The El Centro City Council was advised by the county Public Health Department that the city may be required to adopt a fluoridation program for its water delivery system during its May 3 regular meeting. | VIDEO CAPTURE

City Passed 10,000-Water-Connection Threshold, Calexico Approaching That Mark

EL CENTRO — The city of El Centro has reached the state’s threshold for water service connections that may require it to adopt a costly water fluoridation program.

By law, community water systems that have more than 10,000 hookups are required to fluoridate their systems if funds are available.

El Centro had reached the state’s threshold a few months back, county Public Health Department manager Adriana Ramirez told the City Council during a presentation on May 3.

When determining whether a community is required to adopt a fluoridation program, it must consider the availability of funds that are not generated from rate and tax payers, Ramirez said.

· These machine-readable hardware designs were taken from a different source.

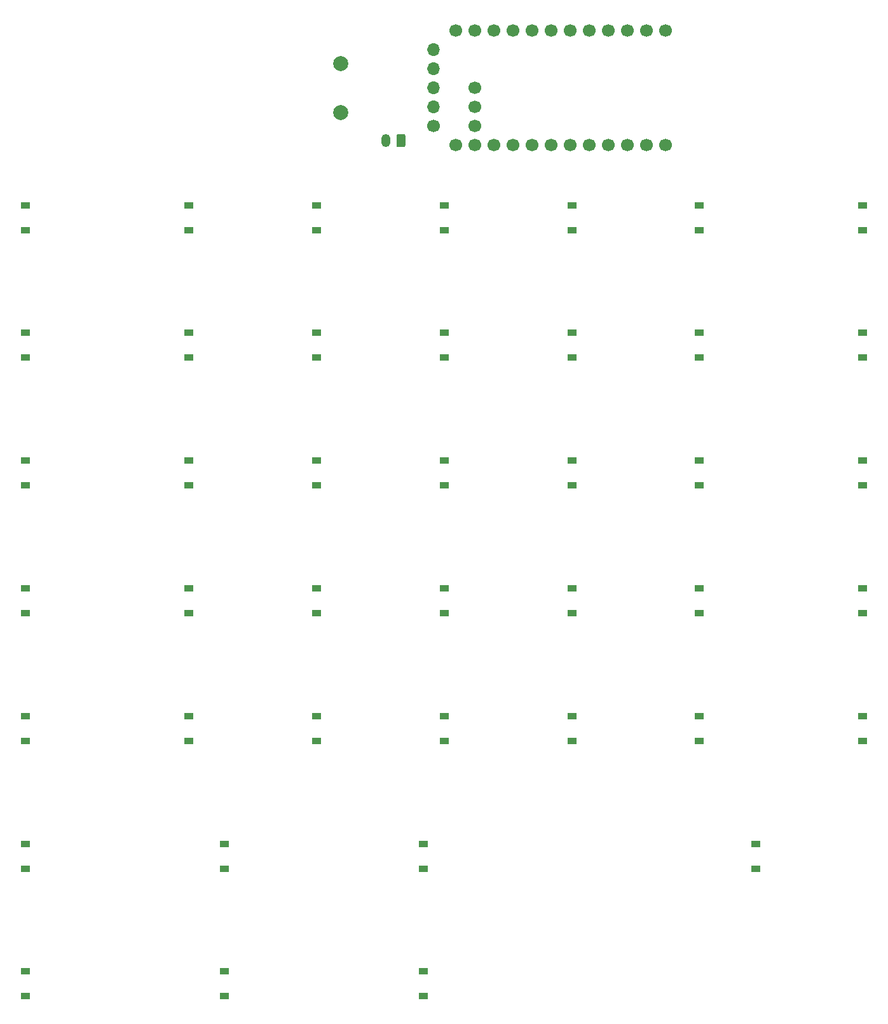
<source format=gtl>
G04 #@! TF.GenerationSoftware,KiCad,Pcbnew,8.0.4+1*
G04 #@! TF.CreationDate,2024-10-01T15:26:06+00:00*
G04 #@! TF.ProjectId,left,6c656674-2e6b-4696-9361-645f70636258,v0.2*
G04 #@! TF.SameCoordinates,Original*
G04 #@! TF.FileFunction,Copper,L1,Top*
G04 #@! TF.FilePolarity,Positive*
%FSLAX46Y46*%
G04 Gerber Fmt 4.6, Leading zero omitted, Abs format (unit mm)*
G04 Created by KiCad (PCBNEW 8.0.4+1) date 2024-10-01 15:26:06*
%MOMM*%
%LPD*%
G01*
G04 APERTURE LIST*
G04 #@! TA.AperFunction,SMDPad,CuDef*
%ADD10R,1.200000X0.900000*%
G04 #@! TD*
G04 #@! TA.AperFunction,ComponentPad*
%ADD11C,1.700000*%
G04 #@! TD*
G04 #@! TA.AperFunction,ComponentPad*
%ADD12O,1.700000X1.700000*%
G04 #@! TD*
G04 #@! TA.AperFunction,ComponentPad*
%ADD13O,1.200000X1.750000*%
G04 #@! TD*
G04 #@! TA.AperFunction,ComponentPad*
%ADD14C,2.000000*%
G04 #@! TD*
G04 APERTURE END LIST*
D10*
X100000000Y-62850000D03*
X100000000Y-66150000D03*
X80250000Y-113850000D03*
X80250000Y-117150000D03*
X117000000Y-62850000D03*
X117000000Y-66150000D03*
X27250000Y-113850000D03*
X27250000Y-117150000D03*
X83000000Y-62850000D03*
X83000000Y-66150000D03*
X27250000Y-28850000D03*
X27250000Y-32150000D03*
X49000000Y-79850000D03*
X49000000Y-83150000D03*
X117000000Y-96850000D03*
X117000000Y-100150000D03*
X49000000Y-28850000D03*
X49000000Y-32150000D03*
D11*
X112440000Y-20870000D03*
X109900000Y-20870000D03*
X107360000Y-20870000D03*
X104820000Y-20870000D03*
X102280000Y-20870000D03*
X99740000Y-20870000D03*
X97200000Y-20870000D03*
X94660000Y-20870000D03*
X92120000Y-20870000D03*
X89580000Y-20870000D03*
X87040000Y-20870000D03*
X84500000Y-20870000D03*
X84500000Y-5630000D03*
X87040000Y-5630000D03*
X89580000Y-5630000D03*
X92120000Y-5630000D03*
X94660000Y-5630000D03*
X97200000Y-5630000D03*
X99740000Y-5630000D03*
X102280000Y-5630000D03*
X104820000Y-5630000D03*
X107360000Y-5630000D03*
X109900000Y-5630000D03*
X112440000Y-5630000D03*
X87040000Y-18330000D03*
X87040000Y-15790000D03*
X87040000Y-13250000D03*
D10*
X49000000Y-45850000D03*
X49000000Y-49150000D03*
X124500000Y-113850000D03*
X124500000Y-117150000D03*
X49000000Y-96850000D03*
X49000000Y-100150000D03*
X27250000Y-130850000D03*
X27250000Y-134150000D03*
X100000000Y-45850000D03*
X100000000Y-49150000D03*
X83000000Y-28850000D03*
X83000000Y-32150000D03*
X138750000Y-96850000D03*
X138750000Y-100150000D03*
X100000000Y-96850000D03*
X100000000Y-100150000D03*
X49000000Y-62850000D03*
X49000000Y-66150000D03*
X83000000Y-79850000D03*
X83000000Y-83150000D03*
X83000000Y-96850000D03*
X83000000Y-100150000D03*
X117000000Y-79850000D03*
X117000000Y-83150000D03*
X27250000Y-45850000D03*
X27250000Y-49150000D03*
X53750000Y-130850000D03*
X53750000Y-134150000D03*
X66000000Y-96850000D03*
X66000000Y-100150000D03*
X27250000Y-79850000D03*
X27250000Y-83150000D03*
D12*
X81540000Y-8170000D03*
X81540000Y-10710000D03*
X81540000Y-13250000D03*
X81540000Y-15790000D03*
D11*
X81540000Y-18330000D03*
D10*
X83000000Y-45850000D03*
X83000000Y-49150000D03*
X138750000Y-45850000D03*
X138750000Y-49150000D03*
X66000000Y-62850000D03*
X66000000Y-66150000D03*
X53750000Y-113850000D03*
X53750000Y-117150000D03*
X117000000Y-45850000D03*
X117000000Y-49150000D03*
X138750000Y-28850000D03*
X138750000Y-32150000D03*
X66000000Y-79850000D03*
X66000000Y-83150000D03*
X138750000Y-62850000D03*
X138750000Y-66150000D03*
X66000000Y-45850000D03*
X66000000Y-49150000D03*
X80250000Y-130850000D03*
X80250000Y-134150000D03*
X27250000Y-62850000D03*
X27250000Y-66150000D03*
X100000000Y-79850000D03*
X100000000Y-83150000D03*
X100000000Y-28850000D03*
X100000000Y-32150000D03*
X27250000Y-96850000D03*
X27250000Y-100150000D03*
G04 #@! TA.AperFunction,ComponentPad*
G36*
G01*
X77830000Y-19615000D02*
X77830000Y-20885000D01*
G75*
G02*
X77590000Y-21125000I-240000J0D01*
G01*
X76870000Y-21125000D01*
G75*
G02*
X76630000Y-20885000I0J240000D01*
G01*
X76630000Y-19615000D01*
G75*
G02*
X76870000Y-19375000I240000J0D01*
G01*
X77590000Y-19375000D01*
G75*
G02*
X77830000Y-19615000I0J-240000D01*
G01*
G37*
G04 #@! TD.AperFunction*
D13*
X75230000Y-20250000D03*
D10*
X66000000Y-28850000D03*
X66000000Y-32150000D03*
X138750000Y-79850000D03*
X138750000Y-83150000D03*
X117000000Y-28850000D03*
X117000000Y-32150000D03*
D14*
X69230000Y-10000000D03*
X69230000Y-16500000D03*
M02*

</source>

One potential funding source would be the state’s Safe and Affordable Funding for Equity and Resilience Drinking Water Program, which has billions of dollars in funds.

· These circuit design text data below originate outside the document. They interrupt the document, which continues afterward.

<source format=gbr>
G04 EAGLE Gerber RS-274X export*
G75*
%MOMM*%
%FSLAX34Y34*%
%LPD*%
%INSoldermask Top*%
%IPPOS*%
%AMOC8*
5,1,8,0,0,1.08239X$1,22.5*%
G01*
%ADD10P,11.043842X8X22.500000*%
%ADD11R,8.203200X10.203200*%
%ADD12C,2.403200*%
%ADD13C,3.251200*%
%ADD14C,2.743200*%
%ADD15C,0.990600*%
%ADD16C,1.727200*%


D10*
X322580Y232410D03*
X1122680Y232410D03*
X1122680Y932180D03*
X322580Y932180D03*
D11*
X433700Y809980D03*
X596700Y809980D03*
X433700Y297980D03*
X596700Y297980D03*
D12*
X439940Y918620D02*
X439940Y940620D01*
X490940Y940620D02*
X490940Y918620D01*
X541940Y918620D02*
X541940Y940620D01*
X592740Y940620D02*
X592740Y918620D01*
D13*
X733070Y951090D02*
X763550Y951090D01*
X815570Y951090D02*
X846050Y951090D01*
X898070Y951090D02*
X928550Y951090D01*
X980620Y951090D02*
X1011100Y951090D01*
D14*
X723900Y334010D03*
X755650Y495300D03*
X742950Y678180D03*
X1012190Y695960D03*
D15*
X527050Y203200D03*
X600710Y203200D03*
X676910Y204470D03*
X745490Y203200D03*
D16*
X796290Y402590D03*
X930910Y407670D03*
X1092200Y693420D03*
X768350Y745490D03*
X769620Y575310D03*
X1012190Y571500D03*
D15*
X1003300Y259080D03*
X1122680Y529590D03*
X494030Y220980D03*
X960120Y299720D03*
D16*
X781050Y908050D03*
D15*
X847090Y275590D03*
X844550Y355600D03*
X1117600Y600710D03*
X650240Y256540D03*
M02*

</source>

In the absence of any available funds, the city would be exempt from complying with the state’s law, she said.

“This is a costly project that the city of El Centro will have to decide if they want to undertake,” Ramirez said during a presentation that was for informational purposes only and did not require any formal action of the El Centro City Council. “This is something that is going to take many years of work.”

Nonetheless, she did indicate that city and county Environmental Health Division officials can expect to soon begin talks about the matter. She also stated that the city of Calexico is nearing the 10,000-water-connection threshold that would require it to similarly consider a fluoridation program.

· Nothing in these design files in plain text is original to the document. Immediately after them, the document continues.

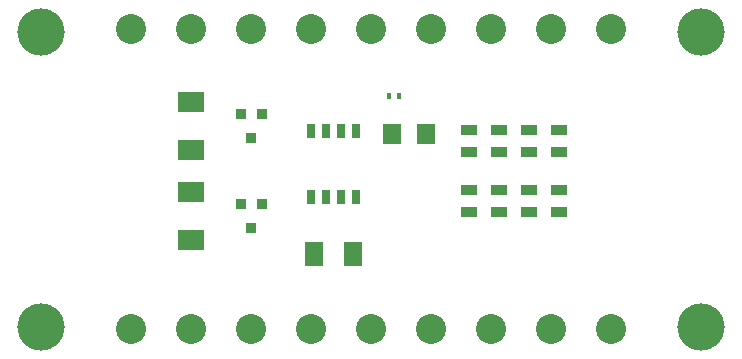
<source format=gts>
G04 (created by PCBNEW (2013-07-07 BZR 4022)-stable) date 25/7/2559 14:55:53*
%MOIN*%
G04 Gerber Fmt 3.4, Leading zero omitted, Abs format*
%FSLAX34Y34*%
G01*
G70*
G90*
G04 APERTURE LIST*
%ADD10C,0.00590551*%
%ADD11R,0.036X0.036*%
%ADD12R,0.025X0.05*%
%ADD13R,0.06X0.08*%
%ADD14R,0.055X0.035*%
%ADD15R,0.0157X0.0236*%
%ADD16R,0.0629X0.0709*%
%ADD17R,0.0866X0.0709*%
%ADD18C,0.1*%
%ADD19C,0.1575*%
G04 APERTURE END LIST*
G54D10*
G54D11*
X51250Y-36650D03*
X51950Y-36650D03*
X51600Y-37450D03*
X51250Y-39650D03*
X51950Y-39650D03*
X51600Y-40450D03*
G54D12*
X53600Y-39400D03*
X54100Y-39400D03*
X54600Y-39400D03*
X55100Y-39400D03*
X55100Y-37200D03*
X54600Y-37200D03*
X54100Y-37200D03*
X53600Y-37200D03*
G54D13*
X53700Y-41300D03*
X55000Y-41300D03*
G54D14*
X61850Y-39925D03*
X61850Y-39175D03*
X61850Y-37175D03*
X61850Y-37925D03*
X60850Y-37925D03*
X60850Y-37175D03*
X59850Y-37925D03*
X59850Y-37175D03*
X58850Y-37925D03*
X58850Y-37175D03*
X59850Y-39175D03*
X59850Y-39925D03*
X60850Y-39925D03*
X60850Y-39175D03*
X58850Y-39175D03*
X58850Y-39925D03*
G54D15*
X56173Y-36050D03*
X56527Y-36050D03*
G54D16*
X57409Y-37300D03*
X56291Y-37300D03*
G54D17*
X49600Y-39260D03*
X49600Y-40840D03*
X49600Y-36260D03*
X49600Y-37840D03*
G54D18*
X53600Y-33800D03*
X51600Y-33800D03*
X55600Y-33800D03*
X49600Y-33800D03*
X47600Y-33800D03*
X53600Y-43800D03*
X55600Y-43800D03*
X57600Y-43800D03*
X59600Y-43800D03*
X61600Y-43800D03*
X63600Y-43800D03*
X47600Y-43800D03*
X49600Y-43800D03*
X51600Y-43800D03*
X59600Y-33800D03*
X57600Y-33800D03*
X63600Y-33800D03*
X61600Y-33800D03*
G54D19*
X66600Y-33900D03*
X66600Y-43742D03*
X44600Y-33900D03*
X44600Y-43742D03*
M02*

</source>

Since 1995, public water systems that have at least 10,000 service connections are required to fluoridate their water, pending the availability of funds.

The addition of optimal amounts of fluoride in drinking water systems is said to help prevent tooth decay, especially among young children, Public Health’s Ramirez said.

For the past five years, Public Health has been administering an oral health program aimed at young schoolchildren. That state-funded program recently got a five-year extension, she said. The program also provides educational outreach about how fluoridated water helps prevent tooth decay.

For every dollar that is invested in a water supply’s fluoridation, it saves the community about $32 to $45 in unnecessary dental costs, or the price of getting a tooth’s cavity filled, Ramirez said.

Nor is there any credible evidence that fluoridated water is unsafe to consume, she said.

During the presentation, council member Cheryl Viegas-Walker asked what the benefits were of having the city’s water supply fluoridated, since most people do not drink it. Ramirez responded that it is not uncommon for low-income households to drink tap water.

Viegas-Walker then stated that the city’s water users could all benefit if the fluoridation process was to result in better tasting water. Ramirez said that because of the extensive infrastructure upgrades that the fluoridation process requires to the city’s water delivery system, improved tap water taste could be a likely outcome.

Mayor Tomas Oliva said that besides the science that has demonstrated the benefits of fluoridated water on oral health, the city would have to muster the political will if a fluoridation system were to be pursued.

“From this point on we will have to sit down, look at numbers, look at policies and see if it’s something that we can discuss in the months to come,” Oliva said.